INSTRUCTIONS TO FOLLOW: Please copy, exactly as they appear below, the lines from the one containing "the green building movement, not only in" through the one containing "progressive government policies, strong".

TASK DATA:
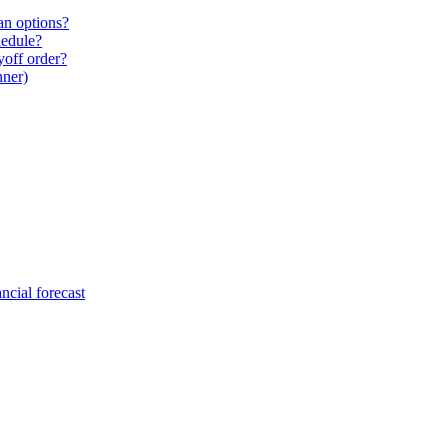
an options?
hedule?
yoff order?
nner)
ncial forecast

==

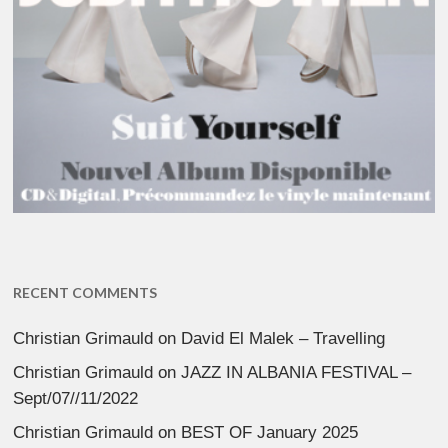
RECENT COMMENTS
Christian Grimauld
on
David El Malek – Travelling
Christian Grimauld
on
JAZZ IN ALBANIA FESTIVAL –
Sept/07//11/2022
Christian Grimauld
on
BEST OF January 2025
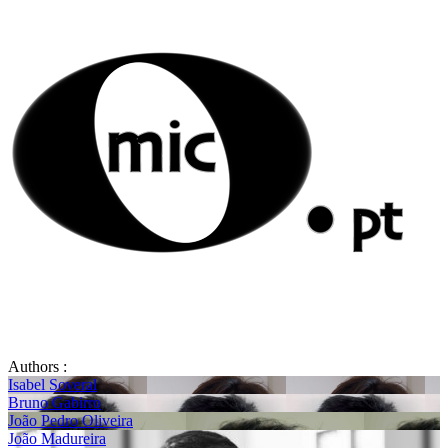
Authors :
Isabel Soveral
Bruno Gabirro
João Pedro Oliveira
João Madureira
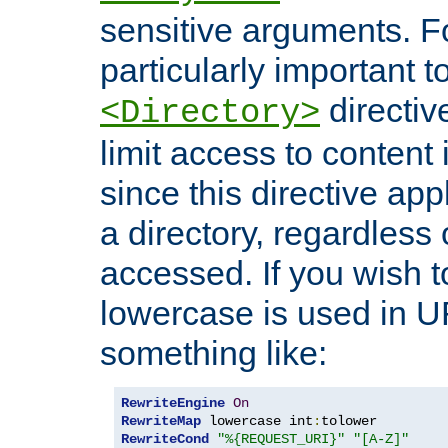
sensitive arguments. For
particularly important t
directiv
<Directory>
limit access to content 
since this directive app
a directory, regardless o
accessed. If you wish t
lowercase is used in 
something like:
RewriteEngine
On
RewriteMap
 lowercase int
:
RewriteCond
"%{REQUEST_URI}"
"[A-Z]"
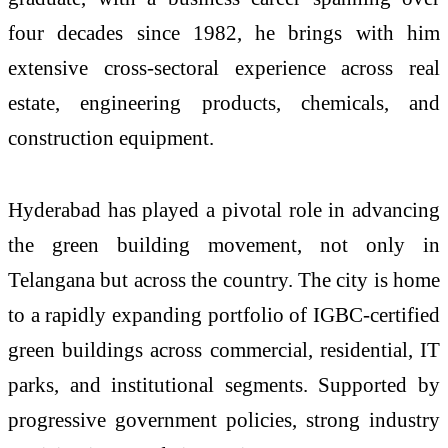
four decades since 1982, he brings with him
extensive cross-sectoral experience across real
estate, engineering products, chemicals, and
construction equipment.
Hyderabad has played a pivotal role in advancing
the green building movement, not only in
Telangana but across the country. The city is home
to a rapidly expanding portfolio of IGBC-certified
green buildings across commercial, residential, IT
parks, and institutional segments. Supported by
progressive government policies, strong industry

==

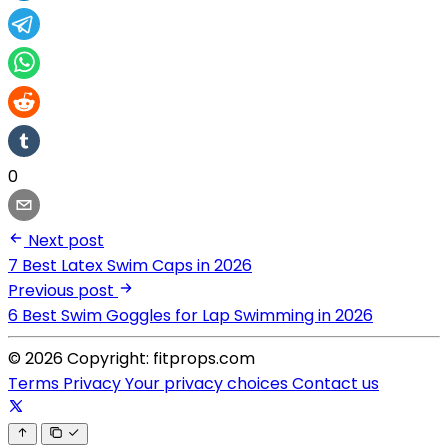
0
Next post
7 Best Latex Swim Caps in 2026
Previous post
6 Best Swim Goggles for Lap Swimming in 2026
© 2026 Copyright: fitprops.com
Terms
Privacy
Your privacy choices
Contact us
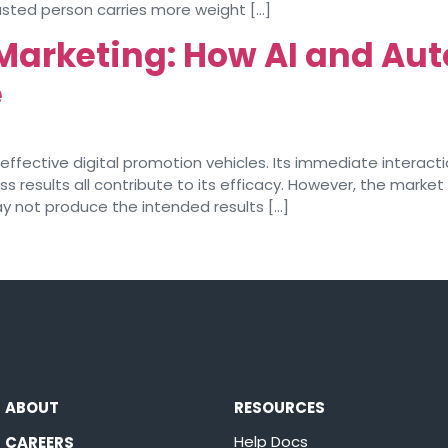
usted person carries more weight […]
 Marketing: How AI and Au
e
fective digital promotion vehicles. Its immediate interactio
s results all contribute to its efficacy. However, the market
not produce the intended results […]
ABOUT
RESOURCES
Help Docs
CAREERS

WRITTEN REPLY:
the green building movement, not only in
Telangana but across the country. The city is home
to a rapidly expanding portfolio of IGBC-certified
green buildings across commercial, residential, IT
parks, and institutional segments. Supported by
progressive government policies, strong industry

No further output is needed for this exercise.